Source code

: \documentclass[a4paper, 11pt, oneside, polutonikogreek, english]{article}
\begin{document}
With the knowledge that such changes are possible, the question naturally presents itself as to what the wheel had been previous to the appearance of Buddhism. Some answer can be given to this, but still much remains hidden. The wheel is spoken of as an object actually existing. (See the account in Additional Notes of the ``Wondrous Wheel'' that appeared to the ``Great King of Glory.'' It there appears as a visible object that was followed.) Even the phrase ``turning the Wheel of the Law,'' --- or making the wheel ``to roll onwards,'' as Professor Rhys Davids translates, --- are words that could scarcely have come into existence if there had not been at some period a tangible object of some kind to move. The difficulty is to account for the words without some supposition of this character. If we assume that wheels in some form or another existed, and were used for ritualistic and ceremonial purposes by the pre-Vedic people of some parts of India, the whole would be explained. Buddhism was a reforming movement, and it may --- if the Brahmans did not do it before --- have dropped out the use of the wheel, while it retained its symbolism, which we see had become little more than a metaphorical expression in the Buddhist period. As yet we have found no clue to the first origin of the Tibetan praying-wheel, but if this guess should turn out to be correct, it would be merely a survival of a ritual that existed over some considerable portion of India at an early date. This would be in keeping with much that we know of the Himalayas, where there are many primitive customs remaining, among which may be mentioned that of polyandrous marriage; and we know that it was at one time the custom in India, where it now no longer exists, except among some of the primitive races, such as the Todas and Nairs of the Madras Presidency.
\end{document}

* _TASK TO CARRY OUT_
Send back the whole listing above exactly, please.

* _RESPONSE TO THE TASK_
Source code

: \documentclass[a4paper, 11pt, oneside, polutonikogreek, english]{article}
\begin{document}
With the knowledge that such changes are possible, the question naturally presents itself as to what the wheel had been previous to the appearance of Buddhism. Some answer can be given to this, but still much remains hidden. The wheel is spoken of as an object actually existing. (See the account in Additional Notes of the ``Wondrous Wheel'' that appeared to the ``Great King of Glory.'' It there appears as a visible object that was followed.) Even the phrase ``turning the Wheel of the Law,'' --- or making the wheel ``to roll onwards,'' as Professor Rhys Davids translates, --- are words that could scarcely have come into existence if there had not been at some period a tangible object of some kind to move. The difficulty is to account for the words without some supposition of this character. If we assume that wheels in some form or another existed, and were used for ritualistic and ceremonial purposes by the pre-Vedic people of some parts of India, the whole would be explained. Buddhism was a reforming movement, and it may --- if the Brahmans did not do it before --- have dropped out the use of the wheel, while it retained its symbolism, which we see had become little more than a metaphorical expression in the Buddhist period. As yet we have found no clue to the first origin of the Tibetan praying-wheel, but if this guess should turn out to be correct, it would be merely a survival of a ritual that existed over some considerable portion of India at an early date. This would be in keeping with much that we know of the Himalayas, where there are many primitive customs remaining, among which may be mentioned that of polyandrous marriage; and we know that it was at one time the custom in India, where it now no longer exists, except among some of the primitive races, such as the Todas and Nairs of the Madras Presidency.
\end{document}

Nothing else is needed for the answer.